Потом отпустило. Пудель смотрел на пульт и понимал, что они с Мальвиной победили. Теперь она может требовать от соседей чего угодно. И, наверное, вознаградит за это своего Артемона. Может быть, даже подарит ему корзину с грязным бельём, если он очень попросит? Да, пожалуй, на таких-то радостях…
Радостях? Внутри что-то ёкнуло. Он представил себе Мальвину за пультом. Которое она, конечно же, займёт. И, конечно же, рано или поздно сделает всё то, о чём он только что думал — сожжёт одних, облучит других, отравит и уморит прочих всех. Скорее рано, чем поздно. Даже если все вокруг сдадутся, покорятся, будут делать то, что она скажет. Она найдёт, к чему придраться, на что обидеться, в чём усмотреть опасность. Она всё равно устроит всеобщую маналулу и гекатомбу. Просто не сможет удержаться.
А главное — Артемон не хотел об этом думать, но мысль докручивалась уже сама — она и после этого не успокоится. Она всё равно будет недовольна и будет всех ненавидеть. Пока на Земле вообще остаётся кто-то живой. И даже если не останется никого живого, и даже если каждого она убьёт сама лично. Она будет страдать из-за того, что мало их наказала.
Пуделя передёрнуло.
— Хотите немедленно прервать дежурство? — возникла в голове чужая мысль. — Срочный вызов?
— Типа того, — пробормотал пёс, поспешно покидая кресло.
Минут через двадцать он снова был в комнатке со скелетами. Впрочем, их-то как раз и не осталось — второй тоже рассыпался в прах, когда Артемон, вылазя из люка, его случайно задел.
Он осмотрелся. Мальвины вроде бы не было. Насекомых и мелких тварей — тоже, за исключением какой-то залётной мухи, которую Артемон тут же и убил.
Сжечь бумажку оказалось сложнее, чем он думал: нигде не было огня. В конце концов он оторвал нижнюю часть, с цифрами, съел и запил коньяком. Серебристую пластинку он тщательно спрятал среди мусора.
Потом снова нашёл блокиратор у плинтуса и нажал иголкой. Стена со скрипом встала на место.
Уже уходя, он вспомнил, что так и не исполнил просьбу Урмаса Мяги — не убрал мусор в кладовке. Стало как-то неловко. Артемон успокоил себя тем, что он всё-таки не эстонец.
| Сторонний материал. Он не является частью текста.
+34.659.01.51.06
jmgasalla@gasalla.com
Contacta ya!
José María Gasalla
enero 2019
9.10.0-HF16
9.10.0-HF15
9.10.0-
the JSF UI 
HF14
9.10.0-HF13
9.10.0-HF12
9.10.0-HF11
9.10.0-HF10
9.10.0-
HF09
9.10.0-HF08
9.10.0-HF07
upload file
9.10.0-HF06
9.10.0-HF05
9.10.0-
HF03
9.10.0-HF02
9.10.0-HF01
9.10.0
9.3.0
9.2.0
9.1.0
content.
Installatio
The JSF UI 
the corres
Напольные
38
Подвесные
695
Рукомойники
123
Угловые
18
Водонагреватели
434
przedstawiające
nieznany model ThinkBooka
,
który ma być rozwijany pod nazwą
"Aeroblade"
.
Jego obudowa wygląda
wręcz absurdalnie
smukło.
Бездействие продолжительное. Оставляю дела земные
Скука возникает на почве нехватки смысла, но это не значит, что есть гарантия заполнить чем-либо эту пустоту.
Провидение существует, только ты не видишь его, ибо, дитя Господне, оно так же невидимо, как и его отец. Ты не видел ничего похожего на него, ибо и оно движет тайными пружинами и шествует по тёмным путям; всё, что я могу сделать для тебя, — это обратить тебя в одно из орудий Провидения.
10 декабря 312 года о. Х. Наверное, вечер.
Пучина морская.
Current mood:
Сurrent music:
В словаре не было слов.
Для того, чтобы в этом убедиться, Базилио понадобилось две минуты, из которых полторы ушло на извлечение книги из-под горшка с лимонным деревцем. Горшок был тяжёл и неудобен, а словарь прилип к полу, так что пришлось покорячиться. И совершенно зря, так как соблазнительно выглядевший том «Русско-кредитного словаря» оказался изнутри погрызен буквоедами. Тем самым его использование в качестве подставки оказалось вполне обоснованным — и таки что? И хуй! — вот что, увы-увы, вот что.
Базилио засунул книжку на прежнее место, уселся на койку и страшно, отчаянно зевнул, захлёбываясь спёртым воздухом.
Ему было не просто скучно, а дико тоскливо.
Несмотря на все посулы крокозитропа насчёт книг на русском, библиотека оказалась эстоноязычной чуть менее чем полностью. Эстонского Баз, естественно, не знал. С тоски пытался он вникнуть в толстенное сочинение «Eesti biograafialeksikon». И тщетно: на белоснежных его страницах не нашлось ни одного знакомого слова. Несколько занимательнее оказался альбом «Eesti vere puhtuse s #228;ilitamine»: там хотя бы попадались занимательные картинки и фотографии с уходящими за горизонт рядами виселиц, аккуратными горками черепов и т. п. Однако разглядывать это часами было слишком уныло. Всё остальное было совсем уж никакущее: как говорится, ни Матери тампакс, ни Дочке сникерс.